ARE THE BRAKING CHANGES LIMITED TO THE BRAKING PACKAGE ITSELF?

Correct. There are no new electronic braking aids like anti-lock braking for IndyCar drivers, nor did IndyCar adopt a brake-by-wire system like some other series use. It’s 100-percent analog and under the control of the driver’s foot and the brake bias adjuster knob like it was at the last pre-hybrid IndyCar race.

In IMSA, the hybrid GTP cars use an Electronic Braking System (EBS) control module from Bosch that intervenes when the GTPs are harvesting energy under braking and reduces brake pressure to the rear axles. Since the MGU is like a big extra brake when it’s spinning and harvesting, which would make it easy to lock the rear tires under braking when a driver is smashing the brake pedal, the EBS takes the IMSA MGU’s braking effect into account and manages the hydraulic pressure the driver applies to keep the rears from locking.

As the IMSA MGU decreases its harvesting, or the driver decreases brake pressure as they approach the corner, the EBS is constantly adjusting — simulating the effects of anti-lock braking at the rear axles — until braking is finished.

That’s IMSA’s electronic braking assistance system. IndyCar has none of this within its hybrid package.

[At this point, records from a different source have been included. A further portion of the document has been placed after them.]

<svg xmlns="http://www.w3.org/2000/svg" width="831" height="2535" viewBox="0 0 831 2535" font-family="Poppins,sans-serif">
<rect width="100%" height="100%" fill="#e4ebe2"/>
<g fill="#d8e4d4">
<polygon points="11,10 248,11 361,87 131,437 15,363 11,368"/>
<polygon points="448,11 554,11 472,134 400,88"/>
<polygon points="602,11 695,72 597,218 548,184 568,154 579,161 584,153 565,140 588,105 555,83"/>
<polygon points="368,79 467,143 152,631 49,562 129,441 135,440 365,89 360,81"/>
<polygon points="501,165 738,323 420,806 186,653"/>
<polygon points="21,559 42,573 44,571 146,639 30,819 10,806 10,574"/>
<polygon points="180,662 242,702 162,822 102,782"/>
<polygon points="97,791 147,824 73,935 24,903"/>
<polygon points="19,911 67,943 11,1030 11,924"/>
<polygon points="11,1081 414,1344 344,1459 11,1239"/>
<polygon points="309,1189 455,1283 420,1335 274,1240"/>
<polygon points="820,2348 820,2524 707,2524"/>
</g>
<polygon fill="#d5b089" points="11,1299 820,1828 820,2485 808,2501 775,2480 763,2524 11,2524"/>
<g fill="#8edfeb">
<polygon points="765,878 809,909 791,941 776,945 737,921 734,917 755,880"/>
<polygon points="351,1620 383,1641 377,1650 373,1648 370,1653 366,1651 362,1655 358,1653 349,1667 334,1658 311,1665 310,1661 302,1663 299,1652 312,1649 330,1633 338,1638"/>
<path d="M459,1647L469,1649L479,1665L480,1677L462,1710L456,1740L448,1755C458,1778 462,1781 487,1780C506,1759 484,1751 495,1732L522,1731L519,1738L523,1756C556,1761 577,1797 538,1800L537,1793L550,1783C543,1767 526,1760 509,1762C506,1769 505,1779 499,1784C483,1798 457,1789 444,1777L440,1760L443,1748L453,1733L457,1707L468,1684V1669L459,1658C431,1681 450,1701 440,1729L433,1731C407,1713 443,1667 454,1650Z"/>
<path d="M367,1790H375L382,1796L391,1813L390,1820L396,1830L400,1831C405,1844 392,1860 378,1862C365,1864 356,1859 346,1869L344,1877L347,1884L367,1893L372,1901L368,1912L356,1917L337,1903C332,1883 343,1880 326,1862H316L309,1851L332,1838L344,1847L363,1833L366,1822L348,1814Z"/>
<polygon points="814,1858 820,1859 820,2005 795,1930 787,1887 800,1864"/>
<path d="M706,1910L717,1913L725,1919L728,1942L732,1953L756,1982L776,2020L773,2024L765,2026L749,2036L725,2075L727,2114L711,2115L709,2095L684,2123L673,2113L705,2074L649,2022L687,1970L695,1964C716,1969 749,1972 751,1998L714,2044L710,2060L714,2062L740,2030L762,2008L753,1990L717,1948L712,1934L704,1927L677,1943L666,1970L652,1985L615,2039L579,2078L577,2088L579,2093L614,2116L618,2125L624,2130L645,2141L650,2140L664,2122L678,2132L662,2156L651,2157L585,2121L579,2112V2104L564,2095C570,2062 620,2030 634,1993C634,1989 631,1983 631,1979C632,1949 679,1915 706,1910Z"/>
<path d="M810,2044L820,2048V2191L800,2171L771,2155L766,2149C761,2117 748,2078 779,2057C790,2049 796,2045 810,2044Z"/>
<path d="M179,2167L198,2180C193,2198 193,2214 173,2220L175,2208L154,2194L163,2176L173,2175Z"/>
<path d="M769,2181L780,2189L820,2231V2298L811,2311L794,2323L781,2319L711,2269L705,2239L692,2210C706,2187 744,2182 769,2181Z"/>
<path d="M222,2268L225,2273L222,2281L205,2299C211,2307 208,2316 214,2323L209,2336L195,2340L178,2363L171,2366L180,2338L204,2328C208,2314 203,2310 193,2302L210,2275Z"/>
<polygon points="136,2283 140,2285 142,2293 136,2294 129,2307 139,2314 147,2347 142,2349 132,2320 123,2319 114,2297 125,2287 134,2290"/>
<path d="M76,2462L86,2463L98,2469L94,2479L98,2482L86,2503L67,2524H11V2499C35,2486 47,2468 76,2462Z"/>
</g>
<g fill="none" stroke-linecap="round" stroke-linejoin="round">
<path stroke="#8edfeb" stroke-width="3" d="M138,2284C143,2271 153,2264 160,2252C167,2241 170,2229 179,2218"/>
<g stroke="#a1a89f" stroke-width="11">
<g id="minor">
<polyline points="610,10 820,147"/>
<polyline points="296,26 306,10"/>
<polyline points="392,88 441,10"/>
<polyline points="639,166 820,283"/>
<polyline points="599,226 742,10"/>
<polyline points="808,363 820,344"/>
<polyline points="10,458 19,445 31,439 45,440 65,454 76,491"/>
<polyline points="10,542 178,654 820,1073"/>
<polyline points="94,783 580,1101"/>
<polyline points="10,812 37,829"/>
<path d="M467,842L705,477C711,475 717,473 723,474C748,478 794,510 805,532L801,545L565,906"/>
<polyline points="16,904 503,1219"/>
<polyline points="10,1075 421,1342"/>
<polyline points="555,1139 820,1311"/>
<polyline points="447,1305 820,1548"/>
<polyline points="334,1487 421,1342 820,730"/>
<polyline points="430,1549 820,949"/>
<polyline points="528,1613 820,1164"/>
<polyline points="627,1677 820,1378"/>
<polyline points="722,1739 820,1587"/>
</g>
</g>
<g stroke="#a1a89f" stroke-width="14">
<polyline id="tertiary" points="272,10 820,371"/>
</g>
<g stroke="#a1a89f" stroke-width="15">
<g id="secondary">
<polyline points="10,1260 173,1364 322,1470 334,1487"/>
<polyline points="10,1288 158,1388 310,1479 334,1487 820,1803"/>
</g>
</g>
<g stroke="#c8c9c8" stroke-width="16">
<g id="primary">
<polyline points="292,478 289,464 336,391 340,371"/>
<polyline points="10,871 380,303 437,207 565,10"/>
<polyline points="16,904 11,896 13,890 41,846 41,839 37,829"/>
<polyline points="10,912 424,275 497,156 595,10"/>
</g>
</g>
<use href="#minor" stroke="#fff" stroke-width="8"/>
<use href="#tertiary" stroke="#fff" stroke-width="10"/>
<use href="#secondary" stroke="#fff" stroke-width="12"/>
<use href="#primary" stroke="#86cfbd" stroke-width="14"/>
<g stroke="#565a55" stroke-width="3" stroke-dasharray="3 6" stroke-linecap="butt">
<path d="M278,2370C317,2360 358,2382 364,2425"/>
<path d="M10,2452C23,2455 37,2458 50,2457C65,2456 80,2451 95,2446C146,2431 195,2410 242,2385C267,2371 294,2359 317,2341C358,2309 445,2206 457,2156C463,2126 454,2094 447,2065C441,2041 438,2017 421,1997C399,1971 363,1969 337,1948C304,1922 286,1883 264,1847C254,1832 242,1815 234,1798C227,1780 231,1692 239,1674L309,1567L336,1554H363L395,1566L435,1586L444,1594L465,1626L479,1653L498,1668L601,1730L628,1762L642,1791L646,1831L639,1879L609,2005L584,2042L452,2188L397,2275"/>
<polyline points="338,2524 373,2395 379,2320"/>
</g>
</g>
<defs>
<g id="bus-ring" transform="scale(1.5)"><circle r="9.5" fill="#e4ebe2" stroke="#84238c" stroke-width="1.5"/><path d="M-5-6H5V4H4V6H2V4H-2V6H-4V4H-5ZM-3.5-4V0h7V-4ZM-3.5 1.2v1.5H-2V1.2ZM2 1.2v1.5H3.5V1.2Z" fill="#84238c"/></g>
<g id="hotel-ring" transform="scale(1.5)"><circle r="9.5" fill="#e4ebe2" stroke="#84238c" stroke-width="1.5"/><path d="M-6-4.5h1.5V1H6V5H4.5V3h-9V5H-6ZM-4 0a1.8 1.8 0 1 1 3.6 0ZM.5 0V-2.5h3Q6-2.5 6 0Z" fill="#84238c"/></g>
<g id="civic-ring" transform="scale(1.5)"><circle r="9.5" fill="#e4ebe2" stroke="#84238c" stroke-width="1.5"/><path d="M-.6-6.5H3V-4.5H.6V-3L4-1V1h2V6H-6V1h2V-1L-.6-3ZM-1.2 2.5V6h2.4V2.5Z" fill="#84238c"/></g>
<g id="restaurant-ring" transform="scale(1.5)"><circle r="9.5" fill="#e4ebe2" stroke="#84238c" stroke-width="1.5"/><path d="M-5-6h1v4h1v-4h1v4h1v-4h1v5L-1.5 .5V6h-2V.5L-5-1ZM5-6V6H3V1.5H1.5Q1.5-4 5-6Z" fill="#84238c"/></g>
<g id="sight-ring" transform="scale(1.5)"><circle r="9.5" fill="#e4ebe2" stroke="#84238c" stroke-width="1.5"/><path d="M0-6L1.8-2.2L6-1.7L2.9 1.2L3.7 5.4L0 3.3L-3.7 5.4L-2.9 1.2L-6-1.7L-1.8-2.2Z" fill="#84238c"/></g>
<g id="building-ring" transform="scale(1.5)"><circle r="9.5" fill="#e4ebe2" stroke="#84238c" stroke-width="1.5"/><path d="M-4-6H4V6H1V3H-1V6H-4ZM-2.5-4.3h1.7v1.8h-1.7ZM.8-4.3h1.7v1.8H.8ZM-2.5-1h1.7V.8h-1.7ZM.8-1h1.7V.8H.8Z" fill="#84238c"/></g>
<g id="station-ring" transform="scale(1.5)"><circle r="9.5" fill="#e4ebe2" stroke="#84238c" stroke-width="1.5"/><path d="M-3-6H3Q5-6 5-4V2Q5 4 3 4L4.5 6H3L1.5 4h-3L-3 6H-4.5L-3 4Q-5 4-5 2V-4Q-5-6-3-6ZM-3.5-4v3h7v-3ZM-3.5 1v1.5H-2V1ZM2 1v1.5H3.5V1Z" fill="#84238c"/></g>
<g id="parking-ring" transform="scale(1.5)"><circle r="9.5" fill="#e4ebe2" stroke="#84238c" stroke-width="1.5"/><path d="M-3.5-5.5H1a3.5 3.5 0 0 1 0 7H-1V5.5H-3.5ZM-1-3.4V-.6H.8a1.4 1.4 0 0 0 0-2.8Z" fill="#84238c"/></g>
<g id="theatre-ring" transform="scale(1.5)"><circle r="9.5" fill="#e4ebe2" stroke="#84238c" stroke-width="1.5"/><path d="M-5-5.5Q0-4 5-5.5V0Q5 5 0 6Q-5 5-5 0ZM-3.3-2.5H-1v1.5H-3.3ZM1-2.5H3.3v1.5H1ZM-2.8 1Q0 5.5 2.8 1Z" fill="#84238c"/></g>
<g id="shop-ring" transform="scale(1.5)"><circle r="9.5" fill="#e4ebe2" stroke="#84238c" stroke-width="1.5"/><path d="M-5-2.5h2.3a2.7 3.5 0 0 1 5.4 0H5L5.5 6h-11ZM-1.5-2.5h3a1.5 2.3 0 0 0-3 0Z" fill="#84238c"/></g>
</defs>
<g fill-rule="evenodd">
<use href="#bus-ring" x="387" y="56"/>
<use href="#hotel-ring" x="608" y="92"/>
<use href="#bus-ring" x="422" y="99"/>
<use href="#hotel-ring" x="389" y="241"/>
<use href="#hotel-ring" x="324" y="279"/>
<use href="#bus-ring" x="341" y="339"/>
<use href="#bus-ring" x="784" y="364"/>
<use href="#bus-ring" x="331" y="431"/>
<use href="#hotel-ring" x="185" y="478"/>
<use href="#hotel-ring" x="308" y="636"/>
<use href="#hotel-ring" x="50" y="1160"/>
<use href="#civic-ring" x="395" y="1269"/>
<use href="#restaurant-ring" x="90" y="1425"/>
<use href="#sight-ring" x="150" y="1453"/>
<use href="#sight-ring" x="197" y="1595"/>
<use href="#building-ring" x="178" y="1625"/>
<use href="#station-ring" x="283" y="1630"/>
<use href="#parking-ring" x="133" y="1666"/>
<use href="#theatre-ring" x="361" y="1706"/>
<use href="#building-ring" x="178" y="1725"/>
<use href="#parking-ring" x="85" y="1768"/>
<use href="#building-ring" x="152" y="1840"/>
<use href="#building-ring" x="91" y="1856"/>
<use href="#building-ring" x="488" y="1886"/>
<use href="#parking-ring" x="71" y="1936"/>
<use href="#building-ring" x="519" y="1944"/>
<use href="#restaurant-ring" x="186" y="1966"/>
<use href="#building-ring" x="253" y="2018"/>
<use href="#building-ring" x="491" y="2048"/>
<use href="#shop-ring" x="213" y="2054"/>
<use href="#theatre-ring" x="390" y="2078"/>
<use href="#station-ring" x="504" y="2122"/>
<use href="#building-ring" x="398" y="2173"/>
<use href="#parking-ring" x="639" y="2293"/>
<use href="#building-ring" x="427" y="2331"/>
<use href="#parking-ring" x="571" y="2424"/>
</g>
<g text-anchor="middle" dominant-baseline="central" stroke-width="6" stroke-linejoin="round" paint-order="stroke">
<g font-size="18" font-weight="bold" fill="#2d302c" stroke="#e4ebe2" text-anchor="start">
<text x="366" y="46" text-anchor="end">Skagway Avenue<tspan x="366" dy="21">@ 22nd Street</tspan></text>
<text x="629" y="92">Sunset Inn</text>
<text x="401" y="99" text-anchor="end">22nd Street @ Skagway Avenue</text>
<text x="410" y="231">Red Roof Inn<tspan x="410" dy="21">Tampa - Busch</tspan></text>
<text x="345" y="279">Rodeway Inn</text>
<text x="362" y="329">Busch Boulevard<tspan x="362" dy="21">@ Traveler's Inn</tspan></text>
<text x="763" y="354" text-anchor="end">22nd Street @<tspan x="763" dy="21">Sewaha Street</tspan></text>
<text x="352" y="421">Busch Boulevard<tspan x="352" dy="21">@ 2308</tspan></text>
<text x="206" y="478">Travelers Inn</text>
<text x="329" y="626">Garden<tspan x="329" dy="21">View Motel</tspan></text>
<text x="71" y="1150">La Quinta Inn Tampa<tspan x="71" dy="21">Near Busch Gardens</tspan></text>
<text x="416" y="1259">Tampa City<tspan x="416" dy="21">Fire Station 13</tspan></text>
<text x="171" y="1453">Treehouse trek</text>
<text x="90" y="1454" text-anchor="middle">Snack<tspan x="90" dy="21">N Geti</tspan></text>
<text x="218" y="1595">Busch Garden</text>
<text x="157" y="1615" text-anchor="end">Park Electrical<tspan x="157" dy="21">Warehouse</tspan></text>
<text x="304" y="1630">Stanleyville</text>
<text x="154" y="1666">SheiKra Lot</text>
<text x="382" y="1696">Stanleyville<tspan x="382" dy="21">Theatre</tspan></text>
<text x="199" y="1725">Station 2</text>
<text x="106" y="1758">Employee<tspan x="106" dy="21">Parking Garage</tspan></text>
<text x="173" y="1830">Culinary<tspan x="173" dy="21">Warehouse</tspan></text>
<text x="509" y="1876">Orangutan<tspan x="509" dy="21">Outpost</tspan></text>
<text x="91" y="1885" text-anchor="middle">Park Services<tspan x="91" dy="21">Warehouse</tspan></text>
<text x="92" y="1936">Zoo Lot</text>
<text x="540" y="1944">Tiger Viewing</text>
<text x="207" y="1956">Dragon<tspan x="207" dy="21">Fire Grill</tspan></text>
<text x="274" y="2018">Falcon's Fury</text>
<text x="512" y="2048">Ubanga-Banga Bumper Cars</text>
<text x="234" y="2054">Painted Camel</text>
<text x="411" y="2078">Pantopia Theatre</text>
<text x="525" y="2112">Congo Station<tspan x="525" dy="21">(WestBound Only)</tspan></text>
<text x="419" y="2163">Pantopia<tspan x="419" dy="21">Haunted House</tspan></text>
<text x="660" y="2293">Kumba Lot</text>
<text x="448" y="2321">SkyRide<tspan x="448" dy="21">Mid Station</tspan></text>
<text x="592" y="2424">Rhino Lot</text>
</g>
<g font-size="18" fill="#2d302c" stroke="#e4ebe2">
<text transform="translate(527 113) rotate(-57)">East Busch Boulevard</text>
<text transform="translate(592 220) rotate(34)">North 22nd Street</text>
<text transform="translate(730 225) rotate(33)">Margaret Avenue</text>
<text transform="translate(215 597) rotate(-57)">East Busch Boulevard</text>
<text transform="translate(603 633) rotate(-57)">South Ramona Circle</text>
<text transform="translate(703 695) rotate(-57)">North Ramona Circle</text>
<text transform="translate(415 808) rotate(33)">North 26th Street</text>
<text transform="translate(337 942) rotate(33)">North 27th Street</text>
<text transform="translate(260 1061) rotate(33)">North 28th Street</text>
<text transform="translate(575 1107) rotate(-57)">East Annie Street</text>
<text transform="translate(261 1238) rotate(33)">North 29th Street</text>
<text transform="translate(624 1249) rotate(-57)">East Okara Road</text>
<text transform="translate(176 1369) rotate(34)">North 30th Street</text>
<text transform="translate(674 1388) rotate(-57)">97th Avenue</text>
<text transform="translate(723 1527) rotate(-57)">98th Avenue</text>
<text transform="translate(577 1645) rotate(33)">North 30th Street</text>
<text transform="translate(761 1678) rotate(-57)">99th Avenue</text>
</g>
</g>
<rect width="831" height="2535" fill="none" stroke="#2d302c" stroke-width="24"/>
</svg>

THAT DOESN’T SOUND OPTIMAL

It isn’t.

Of everything that’s happening with IndyCar and hybridization, the changes to the behavior of the cars under braking has probably consumed more time and effort to tune and adjust in testing than any other function from the teams’ perspective.

Picture this: The pole-winning driver rockets into Mid-Ohio’s corners in the opening laps and has fresh tires and a full tank of fuel. If the car’s balance is good and the tires aren’t wearing at a rapid rate, they should be fine under braking when they harvest and the MGU fires up and acts like a fifth brake while regenerating energy. When the balance is strong, the MGU helps to slow the car, which improves performance.

But what if the balance starts to go, or the rear tires get torched halfway through the stint? Houston (and Mid-Ohio, and Toronto, and so on), we have a problem.

Thanks to the MGU behaving like an extra brake, harvesting while the car is a handful could easily lead to lockups, at best, or spins, at worst. Minus an EBS system to manage such things, the concerns over stability in the brake zones could become very real.

Enough so that, as some IndyCar race engineers have shared, they won’t be surprised if their drivers decide to abandon using the ERS altogether later in their stints if the tires are tired and braking becomes too unstable.